Solar Tracking

Solar Tracking
How low can you go? Snow and ice and cancelled school.

Sunday, June 27, 2010

The Ark


Mark and I went on a mini-road trip this weekend to Summer Lake in Eastern Oregon. It’s not a very popular spot—miles and miles of sagebrush and ponderosa pines until you reach this ancient flat place which was once a lake, 20,000 years ago, and has been slowing evaporating ever since. There’s a wildlife refuge there and we watched pelicans and avocets fly as The Ark rumbled down a dirt track with weeds growing up between the tracks. It’s wild, and empty, and beautiful, like much of our huge country. On the way home, I realized that The Ark and I have been cruising the back roads of the United States together for twenty years now.

I bought my van in 1990, when she was six years old. It was love at first sight. She came with a dent in the side, a leaking engine which needed some work, and wide open space in the back. She has a huge, truck like steering wheel and gear shift and, at the time, the driver sat above every other car on the road. (This was pre-SUV.) I grew up in a pick-up truck and my soul recognized this view of the world the moment I climbed in; I still had to learn to drive a standard, but a trip to Boston took care of that skill. She spent a week at Foreign Auto Works, where they rebuilt the engine and then I took her home to customize. We were going on a three month road trip across the country. It had been twenty years since I went with my parents and it was time.

I built a platform out of scrap wood that I found over by Strawberry Banke to sit over the engine and shoved an old double futon in. Flannel sheets and several blankets covered the bed. The space underneath became instant storage for valuables and things you don’t need every day (funnel for the anti-freeze, chains for icy roads, folding chairs and table…). The head of the futon rested on milk crates, which hold books, dishes and food—things you need all the time. I tied an old chest of drawers into the side for clothes and a work table. The Bakery donated a fish bucket for a dish pan, a small bucket – “You never know when you might need a bucket,” Anita warned—to hold bathroom supplies, and a mesh bag from fifty pounds of onions for laundry. My mother contributed a two burner Coleman Stove, which was stolen in San Francisco and replaced a few years later from a thrift shop in Seligman Arizona, along Route 66. I packed spices in film canisters (I’ve since replaced those!), oil, tamari, and yeast in jars, left tea in boxes. I made curtains, glued a ceramic rooster to the dash, copied my entire music collection onto cassette tapes, snagged a map of every state in the country from AAA and we were ready to go.
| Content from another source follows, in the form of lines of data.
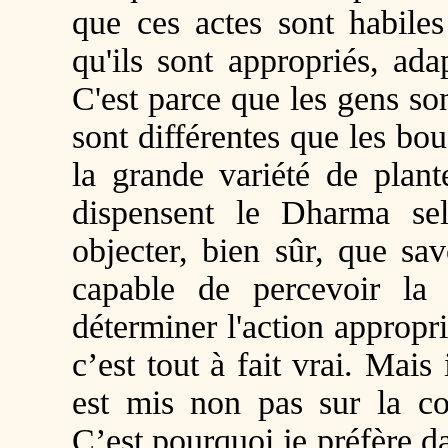
que ces actes sont habiles
qu'ils sont appropriés, ada
C'est parce que les gens son
sont différentes que les bo
la grande variété de plant
dispensent le Dharma sel
objecter, bien sûr, que sav
capable de percevoir la 
déterminer l'action appropri
c’est tout à fait vrai. Mais
est mis non pas sur la co
C’est pourquoi je préfère da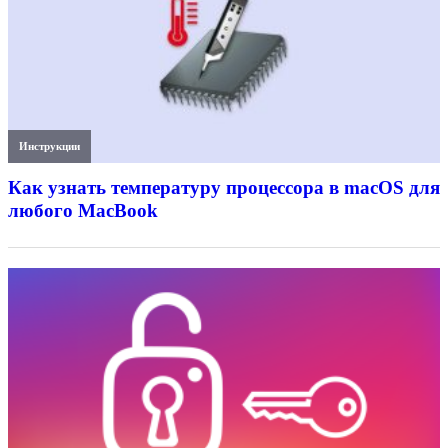
Инструкции
Как узнать температуру процессора в macOS для
любого MacBook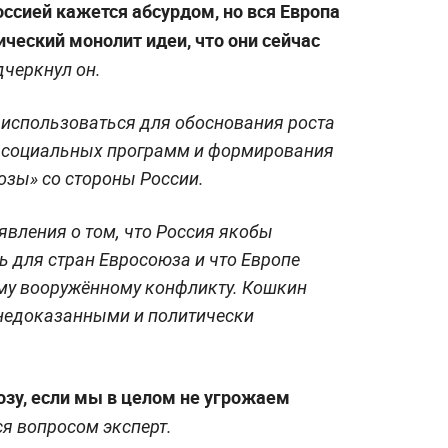
оссией кажется абсурдом, но вся Европа
ческий монолит идеи, что они сейчас
черкнул он.
т использоваться для обоснования роста
 социальных программ и формирования
озы» со стороны России.
вления о том, что Россия якобы
ь для стран Евросоюза и что Европе
ому вооружённому конфликту. Кошкин
недоказанными и политически
озу, если мы в целом не угрожаем
я вопросом эксперт.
The Ark looks pretty much as she did twenty years ago. The futon has changed. I’ve added some decoration to the front dash. There are a few more dents and the cheap plastic bumper ends have fallen off. The paint is blistered where she was so close to a burning house one night that the whole neighborhood almost exploded. She got a new engine about 12 years ago and a transmission a year or so later. I have even fixed the heat, so it is not blasting on your feet while driving through the desert. That was a big improvement! But the engine still hums in the classic VW thrumming. She still drives like a truck. And I’m thinking, God willing and the creek don’t rise, that we are overdue for another cross country trip. Like John Steinbeck, I need to cross this country—in all of its glory and mind-numbing boredom (how much sagebrush can one state hold?) – to remember why I love the United States, even when I am appalled by its politics. I asked the Ark—she’s ready.